From the GRE 0177 practice exam:

A thin uniform rod of mass M and length L is positioned vertically above an anchored frictionless pivot point, as shown above, and then allowed to fall to the ground. With what speed does the free end of the rod strike the ground?

The Attempt at a Solution

$\frac{MgL}{2} = \frac{1}{2}I \omega^2 \implies$
$MgL = \frac{1}{12} M L^2 \omega^2 \implies$
$\omega = \sqrt{\frac{12g}{L}} \implies$
$v_t = L\omega = \sqrt{12gL}$

Answer
$v_t=\sqrt{3gL}$

Any help would be appreciated.

 

[nvn]

0.5*m*g*L + 0 + 0 = 0 + 0.5*m*v_c^2 + 0.5*I_o*omega^2, where v_c = tangential velocity of rod centroid, and I_o = rod centroidal mass moment of inertia.

 

[jdstokes]

Hi nvn,

Your equation is incorrect. Why have you put a point mass term on the RHS?

 

[jdstokes]

Oh I understand now, the moment of inertia requires a modification because the object is not rotating about the center of mass. Thanks.

 

[Dick]

The moment of inertia of a rod is only (1/12)*M*L^2 if it's rotating around the center. If it's rotating around an end it's (1/3)*M*L^2. Ach, I see you have already figured it out. Good job!

 

[jvicens]

jdstokes, nvn, Dick,

I was searching the analysis for this particular falling rod problem as I'm currently trying to figure out the speed of the free end of the rod just before it hits the ground.

If we are assuming all the mass of the rod as located at its center of mass when we calculate the potential energy (Ep=M.g.L/2), why are we not considering the same thing (mass located at its center of mass) when we calculate Moment of Inertia? In this case I=M(L/2)^2?

The next question is about the kinetic energy before the rod hits the ground.
Shouldn't we consider two components of the kinetic energy: one due to angular velocity and another due to tangential velocity?

Taking into considerations these two assumptions I got that Vend=SQRT(2gL)

Jvicens

 

[nvn]

jvicens: The mass moment of inertia of the rod is centroidal as stated in post 2. The rod mass is distributed along its length, not concentrated at its center.
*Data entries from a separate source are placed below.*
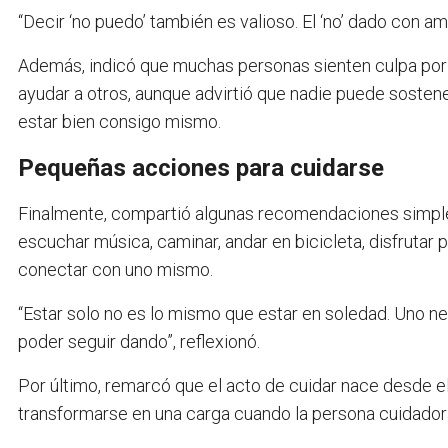
“Decir ‘no puedo’ también es valioso. El ‘no’ dado con a
Además, indicó que muchas personas sienten culpa por
ayudar a otros, aunque advirtió que nadie puede sosten
estar bien consigo mismo.
Pequeñas acciones para cuidarse
Finalmente, compartió algunas recomendaciones simple
escuchar música, caminar, andar en bicicleta, disfruta
conectar con uno mismo.
“Estar solo no es lo mismo que estar en soledad. Uno n
poder seguir dando”, reflexionó.
Por último, remarcó que el acto de cuidar nace desde e
transformarse en una carga cuando la persona cuidadora 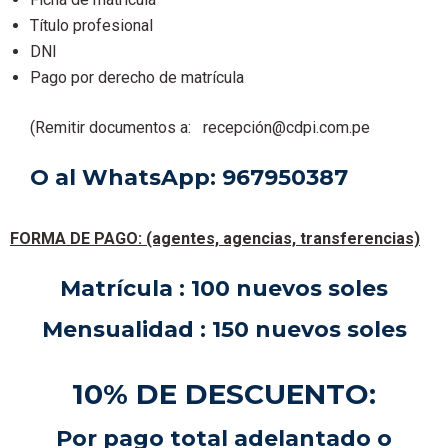
Título profesional
DNI
Pago por derecho de matrícula
(Remitir documentos a: recepción@cdpi.com.pe
O al WhatsApp: 967950387
FORMA DE PAGO:
(agentes, agencias, transferencias)
Matrícula : 100 nuevos soles
Mensualidad : 150 nuevos soles
10% DE DESCUENTO:
Por pago total adelantado o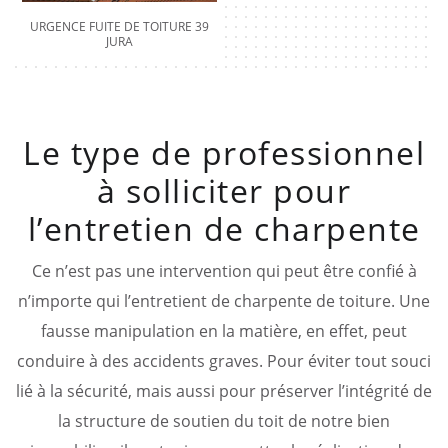
URGENCE FUITE DE TOITURE 39
JURA
Le type de professionnel
à solliciter pour
l’entretien de charpente
Ce n’est pas une intervention qui peut être confié à
n’importe qui l’entretient de charpente de toiture. Une
fausse manipulation en la matière, en effet, peut
conduire à des accidents graves. Pour éviter tout souci
lié à la sécurité, mais aussi pour préserver l’intégrité de
la structure de soutien du toit de notre bien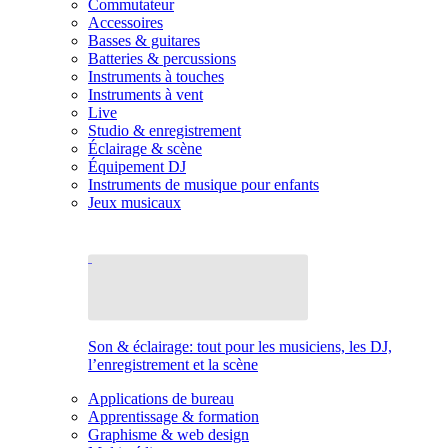
Commutateur
Accessoires
Basses & guitares
Batteries & percussions
Instruments à touches
Instruments à vent
Live
Studio & enregistrement
Éclairage & scène
Équipement DJ
Instruments de musique pour enfants
Jeux musicaux
Son & éclairage: tout pour les musiciens, les DJ,
l’enregistrement et la scène
Applications de bureau
Apprentissage & formation
Graphisme & web design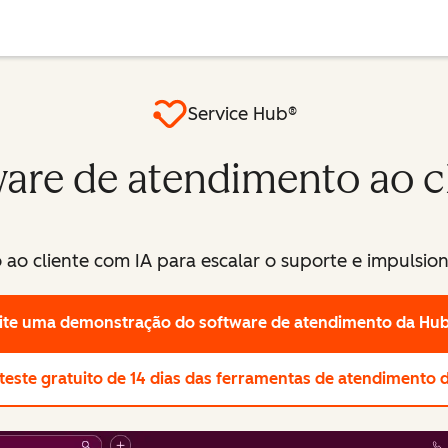
Service Hub®
are de atendimento ao c
ao cliente com IA para escalar o suporte e impulsiona
cite uma demonstração
do software de atendimento da Hu
este gratuito de 14 dias
das ferramentas de atendimento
Try looking up I_o again; your formula appears incorrect.

The answer to your second question is, yes, we should, and we are. See post 2. Your current answer appears to be incorrect.

 

[jvicens]

nvn,

I understand what you said for my second question but I was initially still confused about the moment of inertia that should be used in these calculations
I thought that the expression for potential energy 0.5xMxgxL was derived assuming the entire mass of the rod located at its center of mass and this was the wrong assumption. With calculus is easy to see that the above mentioned expression is the result of integrating dEp along the length of the rod from zero to L. As we have not considered the total mass concentrated in the center of mass of the rod then we should not consider either the moment of inertia as coming from a concentrated mass located in the center of mass. I should have taken Io as the one from a rod rotating by one of its ends (Io= 1/3xMxL^2).
The new calculation yields Vend = SQRT(3xgxL/4). Is this in agreement with your calculations?
Jvicens

 

[nvn]

jvicens: You can instead work the problem that way, which is a good method, but it gives the same answer (which is stated in the last line of post 1), not the answer you listed.